*Task directions*. The expected output is each line in the data below that includes the string "tabanlı".

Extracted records

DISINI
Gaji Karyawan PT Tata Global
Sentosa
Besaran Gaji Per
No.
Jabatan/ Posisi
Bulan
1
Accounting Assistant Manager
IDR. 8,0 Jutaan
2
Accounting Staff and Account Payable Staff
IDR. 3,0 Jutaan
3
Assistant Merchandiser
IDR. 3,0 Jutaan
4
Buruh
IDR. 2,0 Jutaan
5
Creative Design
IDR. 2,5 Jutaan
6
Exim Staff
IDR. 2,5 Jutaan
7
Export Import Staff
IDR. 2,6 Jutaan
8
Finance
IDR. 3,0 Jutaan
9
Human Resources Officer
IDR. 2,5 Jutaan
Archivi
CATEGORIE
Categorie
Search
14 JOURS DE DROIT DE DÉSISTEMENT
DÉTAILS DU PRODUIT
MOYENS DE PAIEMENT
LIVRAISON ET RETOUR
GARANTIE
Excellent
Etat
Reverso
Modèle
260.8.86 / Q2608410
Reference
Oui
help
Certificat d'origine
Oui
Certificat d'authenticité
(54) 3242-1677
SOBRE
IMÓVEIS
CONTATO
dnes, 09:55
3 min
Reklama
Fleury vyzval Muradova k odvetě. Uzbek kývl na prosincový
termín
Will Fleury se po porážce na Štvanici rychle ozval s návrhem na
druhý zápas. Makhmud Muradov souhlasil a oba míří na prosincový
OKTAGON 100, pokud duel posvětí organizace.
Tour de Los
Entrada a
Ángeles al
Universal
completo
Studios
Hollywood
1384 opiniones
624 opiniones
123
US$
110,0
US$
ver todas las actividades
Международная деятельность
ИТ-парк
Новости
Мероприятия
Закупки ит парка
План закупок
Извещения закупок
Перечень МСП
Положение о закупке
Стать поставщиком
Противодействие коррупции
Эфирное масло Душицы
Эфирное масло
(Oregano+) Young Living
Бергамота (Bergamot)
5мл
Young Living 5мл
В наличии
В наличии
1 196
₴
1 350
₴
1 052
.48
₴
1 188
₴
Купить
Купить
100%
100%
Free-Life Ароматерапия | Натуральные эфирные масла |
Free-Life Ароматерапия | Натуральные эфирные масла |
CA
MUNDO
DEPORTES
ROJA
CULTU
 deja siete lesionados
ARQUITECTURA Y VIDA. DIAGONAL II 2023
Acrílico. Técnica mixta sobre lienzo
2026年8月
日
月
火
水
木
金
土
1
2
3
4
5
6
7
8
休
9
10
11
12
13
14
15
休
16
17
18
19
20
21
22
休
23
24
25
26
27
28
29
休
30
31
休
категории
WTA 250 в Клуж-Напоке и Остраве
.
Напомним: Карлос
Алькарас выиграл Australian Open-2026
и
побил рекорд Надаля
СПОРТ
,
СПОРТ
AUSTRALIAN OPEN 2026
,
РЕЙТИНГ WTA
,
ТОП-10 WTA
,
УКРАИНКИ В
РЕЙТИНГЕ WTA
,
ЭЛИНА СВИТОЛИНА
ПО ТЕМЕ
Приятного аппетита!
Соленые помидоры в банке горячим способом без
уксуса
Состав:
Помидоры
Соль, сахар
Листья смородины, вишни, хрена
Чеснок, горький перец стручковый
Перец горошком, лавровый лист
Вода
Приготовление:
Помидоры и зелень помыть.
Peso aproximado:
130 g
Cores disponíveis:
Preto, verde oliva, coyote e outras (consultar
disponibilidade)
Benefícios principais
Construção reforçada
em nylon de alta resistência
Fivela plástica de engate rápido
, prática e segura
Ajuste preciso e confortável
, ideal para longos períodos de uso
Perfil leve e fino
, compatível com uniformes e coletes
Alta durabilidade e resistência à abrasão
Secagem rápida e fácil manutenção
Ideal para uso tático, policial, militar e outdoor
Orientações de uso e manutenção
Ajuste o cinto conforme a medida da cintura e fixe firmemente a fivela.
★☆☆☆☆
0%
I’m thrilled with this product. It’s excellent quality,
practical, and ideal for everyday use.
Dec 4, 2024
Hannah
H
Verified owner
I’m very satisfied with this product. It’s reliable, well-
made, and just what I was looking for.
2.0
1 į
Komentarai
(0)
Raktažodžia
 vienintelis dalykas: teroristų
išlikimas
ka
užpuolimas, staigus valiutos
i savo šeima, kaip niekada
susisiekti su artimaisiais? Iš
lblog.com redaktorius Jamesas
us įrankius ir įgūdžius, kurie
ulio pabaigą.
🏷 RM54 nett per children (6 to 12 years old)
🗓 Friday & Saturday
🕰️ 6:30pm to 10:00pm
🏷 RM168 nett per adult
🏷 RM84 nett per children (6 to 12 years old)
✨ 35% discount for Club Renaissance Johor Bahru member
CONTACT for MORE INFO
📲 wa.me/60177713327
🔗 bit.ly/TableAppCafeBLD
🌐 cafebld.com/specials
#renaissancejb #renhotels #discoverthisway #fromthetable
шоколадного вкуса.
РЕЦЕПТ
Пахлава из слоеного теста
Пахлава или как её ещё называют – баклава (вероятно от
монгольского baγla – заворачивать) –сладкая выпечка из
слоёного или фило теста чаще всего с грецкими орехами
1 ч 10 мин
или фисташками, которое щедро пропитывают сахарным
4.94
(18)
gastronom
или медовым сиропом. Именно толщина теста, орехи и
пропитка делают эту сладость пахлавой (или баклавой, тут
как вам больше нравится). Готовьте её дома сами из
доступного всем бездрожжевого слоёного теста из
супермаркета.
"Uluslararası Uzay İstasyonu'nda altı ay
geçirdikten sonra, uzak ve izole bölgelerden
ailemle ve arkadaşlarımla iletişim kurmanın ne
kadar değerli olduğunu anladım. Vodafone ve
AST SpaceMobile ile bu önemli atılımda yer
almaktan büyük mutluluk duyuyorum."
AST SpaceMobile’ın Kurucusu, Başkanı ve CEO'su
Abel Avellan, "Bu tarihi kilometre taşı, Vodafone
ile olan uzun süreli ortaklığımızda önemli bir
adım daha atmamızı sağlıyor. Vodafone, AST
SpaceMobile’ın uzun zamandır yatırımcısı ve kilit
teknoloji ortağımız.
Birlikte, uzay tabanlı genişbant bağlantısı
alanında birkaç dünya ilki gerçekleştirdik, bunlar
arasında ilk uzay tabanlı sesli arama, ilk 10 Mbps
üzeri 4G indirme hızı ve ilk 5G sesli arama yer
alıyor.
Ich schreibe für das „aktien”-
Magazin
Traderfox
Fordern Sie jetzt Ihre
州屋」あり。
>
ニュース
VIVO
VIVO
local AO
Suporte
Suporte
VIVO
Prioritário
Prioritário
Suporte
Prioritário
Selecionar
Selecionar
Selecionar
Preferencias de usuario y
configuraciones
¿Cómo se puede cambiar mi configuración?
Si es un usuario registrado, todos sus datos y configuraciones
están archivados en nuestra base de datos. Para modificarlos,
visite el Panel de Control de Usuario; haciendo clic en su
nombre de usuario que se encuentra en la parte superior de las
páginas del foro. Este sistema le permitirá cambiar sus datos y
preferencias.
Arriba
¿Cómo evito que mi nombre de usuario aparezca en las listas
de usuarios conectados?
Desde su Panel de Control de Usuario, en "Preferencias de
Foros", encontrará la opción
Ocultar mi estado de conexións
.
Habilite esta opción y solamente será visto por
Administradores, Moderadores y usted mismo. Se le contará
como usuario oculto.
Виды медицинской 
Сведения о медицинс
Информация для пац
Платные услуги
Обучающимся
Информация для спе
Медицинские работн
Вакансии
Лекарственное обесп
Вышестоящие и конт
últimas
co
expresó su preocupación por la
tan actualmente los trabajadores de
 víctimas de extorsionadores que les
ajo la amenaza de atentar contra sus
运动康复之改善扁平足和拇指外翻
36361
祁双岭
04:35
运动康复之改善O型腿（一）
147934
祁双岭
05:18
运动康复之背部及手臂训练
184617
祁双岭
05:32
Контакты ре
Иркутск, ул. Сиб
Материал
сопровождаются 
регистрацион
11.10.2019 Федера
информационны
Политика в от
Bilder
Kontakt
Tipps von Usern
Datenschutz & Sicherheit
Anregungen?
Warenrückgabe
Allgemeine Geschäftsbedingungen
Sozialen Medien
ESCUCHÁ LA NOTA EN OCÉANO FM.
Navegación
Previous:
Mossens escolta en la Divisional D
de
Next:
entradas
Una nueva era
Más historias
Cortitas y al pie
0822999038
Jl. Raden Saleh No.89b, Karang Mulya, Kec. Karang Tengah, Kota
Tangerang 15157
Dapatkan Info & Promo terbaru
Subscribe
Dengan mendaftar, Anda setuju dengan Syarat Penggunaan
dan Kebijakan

*Written answer*.
Birlikte, uzay tabanlı genişbant bağlantısı
arasında ilk uzay tabanlı sesli arama, ilk 10 Mbps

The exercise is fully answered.